## Work request
Copy out each line of the listing that contains the word "Playing".

## Extracted data
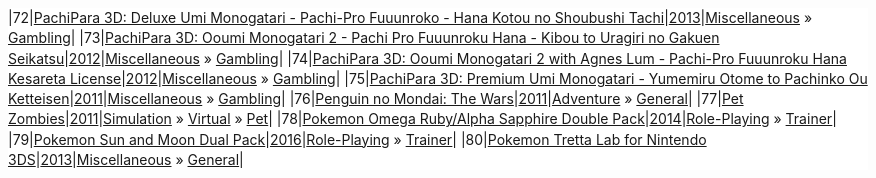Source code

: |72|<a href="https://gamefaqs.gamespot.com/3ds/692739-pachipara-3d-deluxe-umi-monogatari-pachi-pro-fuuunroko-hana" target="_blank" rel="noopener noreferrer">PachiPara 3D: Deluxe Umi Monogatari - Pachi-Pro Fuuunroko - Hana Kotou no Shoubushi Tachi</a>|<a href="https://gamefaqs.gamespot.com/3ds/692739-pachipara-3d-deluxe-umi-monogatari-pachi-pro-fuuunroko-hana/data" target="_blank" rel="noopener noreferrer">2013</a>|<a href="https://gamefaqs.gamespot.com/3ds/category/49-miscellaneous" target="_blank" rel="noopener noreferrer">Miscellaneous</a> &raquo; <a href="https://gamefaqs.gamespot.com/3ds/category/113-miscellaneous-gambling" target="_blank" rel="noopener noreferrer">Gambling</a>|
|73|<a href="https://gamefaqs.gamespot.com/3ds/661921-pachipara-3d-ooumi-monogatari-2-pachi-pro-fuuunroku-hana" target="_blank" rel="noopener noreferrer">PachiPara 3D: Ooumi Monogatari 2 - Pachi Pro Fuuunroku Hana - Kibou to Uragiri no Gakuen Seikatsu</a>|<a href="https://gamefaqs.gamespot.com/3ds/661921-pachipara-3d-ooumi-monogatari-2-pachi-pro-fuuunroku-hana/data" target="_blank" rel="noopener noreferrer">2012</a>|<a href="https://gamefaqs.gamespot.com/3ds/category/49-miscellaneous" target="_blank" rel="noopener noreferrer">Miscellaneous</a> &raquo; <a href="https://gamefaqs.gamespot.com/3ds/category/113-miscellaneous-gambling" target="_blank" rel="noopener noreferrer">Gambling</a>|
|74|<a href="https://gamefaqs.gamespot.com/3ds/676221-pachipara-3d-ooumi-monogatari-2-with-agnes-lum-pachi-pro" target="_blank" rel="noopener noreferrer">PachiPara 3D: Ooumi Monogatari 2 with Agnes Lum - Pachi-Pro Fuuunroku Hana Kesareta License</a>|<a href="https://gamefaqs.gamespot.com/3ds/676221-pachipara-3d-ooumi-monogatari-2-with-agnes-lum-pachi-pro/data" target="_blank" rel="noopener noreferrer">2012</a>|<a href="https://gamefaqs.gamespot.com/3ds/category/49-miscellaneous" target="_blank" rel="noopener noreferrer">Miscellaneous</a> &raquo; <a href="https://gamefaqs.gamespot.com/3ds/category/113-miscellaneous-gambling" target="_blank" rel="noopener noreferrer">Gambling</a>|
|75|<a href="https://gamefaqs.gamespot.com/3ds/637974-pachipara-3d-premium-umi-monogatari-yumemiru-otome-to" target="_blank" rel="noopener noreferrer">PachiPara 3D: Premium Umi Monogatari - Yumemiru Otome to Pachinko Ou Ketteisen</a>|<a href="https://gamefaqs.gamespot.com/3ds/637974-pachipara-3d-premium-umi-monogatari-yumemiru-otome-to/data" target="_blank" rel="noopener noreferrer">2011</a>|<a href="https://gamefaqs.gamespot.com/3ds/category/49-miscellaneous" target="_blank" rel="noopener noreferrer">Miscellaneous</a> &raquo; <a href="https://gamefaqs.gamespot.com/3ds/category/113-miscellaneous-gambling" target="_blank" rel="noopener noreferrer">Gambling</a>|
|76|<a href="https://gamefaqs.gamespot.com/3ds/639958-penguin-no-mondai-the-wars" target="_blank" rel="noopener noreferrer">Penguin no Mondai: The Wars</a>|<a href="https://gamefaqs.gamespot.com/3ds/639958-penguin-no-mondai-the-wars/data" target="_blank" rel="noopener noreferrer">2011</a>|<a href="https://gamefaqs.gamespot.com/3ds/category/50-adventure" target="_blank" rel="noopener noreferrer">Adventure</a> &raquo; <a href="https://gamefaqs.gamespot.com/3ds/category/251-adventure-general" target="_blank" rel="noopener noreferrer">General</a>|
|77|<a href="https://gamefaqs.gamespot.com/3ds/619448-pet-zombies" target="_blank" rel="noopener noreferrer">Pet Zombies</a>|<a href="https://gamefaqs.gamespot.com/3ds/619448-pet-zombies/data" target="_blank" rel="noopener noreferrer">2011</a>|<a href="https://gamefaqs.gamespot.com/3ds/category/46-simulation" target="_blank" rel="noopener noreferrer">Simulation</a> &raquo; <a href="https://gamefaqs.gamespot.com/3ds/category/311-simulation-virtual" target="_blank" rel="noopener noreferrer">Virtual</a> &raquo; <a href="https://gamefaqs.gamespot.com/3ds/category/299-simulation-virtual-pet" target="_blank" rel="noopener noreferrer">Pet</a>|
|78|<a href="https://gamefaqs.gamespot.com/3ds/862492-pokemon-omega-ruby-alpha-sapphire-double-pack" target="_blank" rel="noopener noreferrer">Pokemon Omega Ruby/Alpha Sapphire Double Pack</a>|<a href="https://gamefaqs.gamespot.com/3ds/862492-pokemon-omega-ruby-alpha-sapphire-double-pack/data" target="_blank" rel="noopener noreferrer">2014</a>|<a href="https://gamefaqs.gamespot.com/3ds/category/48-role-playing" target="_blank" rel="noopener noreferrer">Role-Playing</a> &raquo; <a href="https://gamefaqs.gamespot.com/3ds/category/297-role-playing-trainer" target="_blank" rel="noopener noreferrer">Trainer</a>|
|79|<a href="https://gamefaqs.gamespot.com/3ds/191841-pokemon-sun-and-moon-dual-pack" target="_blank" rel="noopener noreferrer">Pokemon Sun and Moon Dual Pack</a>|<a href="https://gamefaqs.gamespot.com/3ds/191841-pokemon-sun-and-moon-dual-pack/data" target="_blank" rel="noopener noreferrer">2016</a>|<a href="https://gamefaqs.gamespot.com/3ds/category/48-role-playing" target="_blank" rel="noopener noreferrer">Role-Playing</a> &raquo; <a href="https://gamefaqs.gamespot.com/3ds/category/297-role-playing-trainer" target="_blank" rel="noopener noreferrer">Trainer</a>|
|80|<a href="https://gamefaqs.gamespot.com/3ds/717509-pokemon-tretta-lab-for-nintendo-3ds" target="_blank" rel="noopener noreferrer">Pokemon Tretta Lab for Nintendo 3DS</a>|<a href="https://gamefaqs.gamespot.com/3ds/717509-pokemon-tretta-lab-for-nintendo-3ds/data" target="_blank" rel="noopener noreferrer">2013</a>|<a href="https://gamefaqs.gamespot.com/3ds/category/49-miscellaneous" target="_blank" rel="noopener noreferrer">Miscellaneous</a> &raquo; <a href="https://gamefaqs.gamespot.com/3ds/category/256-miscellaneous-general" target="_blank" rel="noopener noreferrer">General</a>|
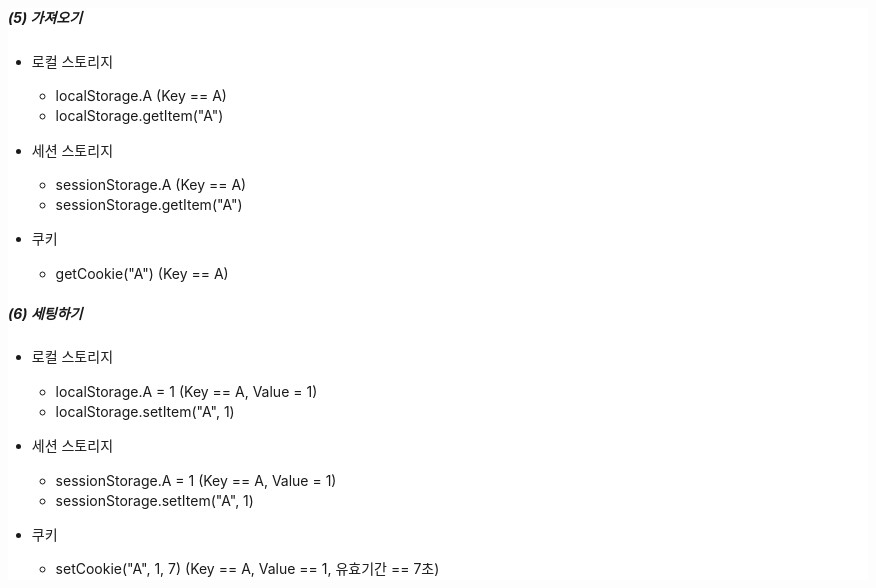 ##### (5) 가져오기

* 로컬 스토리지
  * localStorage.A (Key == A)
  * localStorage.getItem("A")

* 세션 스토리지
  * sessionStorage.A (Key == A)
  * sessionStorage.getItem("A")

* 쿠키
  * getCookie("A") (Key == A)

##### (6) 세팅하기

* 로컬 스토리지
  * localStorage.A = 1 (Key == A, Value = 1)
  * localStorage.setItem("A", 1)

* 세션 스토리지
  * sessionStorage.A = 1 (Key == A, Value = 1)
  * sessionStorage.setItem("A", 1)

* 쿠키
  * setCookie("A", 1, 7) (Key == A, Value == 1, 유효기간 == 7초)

## Output of the exercise
|78|<a href="https://gamefaqs.gamespot.com/3ds/862492-pokemon-omega-ruby-alpha-sapphire-double-pack" target="_blank" rel="noopener noreferrer">Pokemon Omega Ruby/Alpha Sapphire Double Pack</a>|<a href="https://gamefaqs.gamespot.com/3ds/862492-pokemon-omega-ruby-alpha-sapphire-double-pack/data" target="_blank" rel="noopener noreferrer">2014</a>|<a href="https://gamefaqs.gamespot.com/3ds/category/48-role-playing" target="_blank" rel="noopener noreferrer">Role-Playing</a> &raquo; <a href="https://gamefaqs.gamespot.com/3ds/category/297-role-playing-trainer" target="_blank" rel="noopener noreferrer">Trainer</a>|
|79|<a href="https://gamefaqs.gamespot.com/3ds/191841-pokemon-sun-and-moon-dual-pack" target="_blank" rel="noopener noreferrer">Pokemon Sun and Moon Dual Pack</a>|<a href="https://gamefaqs.gamespot.com/3ds/191841-pokemon-sun-and-moon-dual-pack/data" target="_blank" rel="noopener noreferrer">2016</a>|<a href="https://gamefaqs.gamespot.com/3ds/category/48-role-playing" target="_blank" rel="noopener noreferrer">Role-Playing</a> &raquo; <a href="https://gamefaqs.gamespot.com/3ds/category/297-role-playing-trainer" target="_blank" rel="noopener noreferrer">Trainer</a>|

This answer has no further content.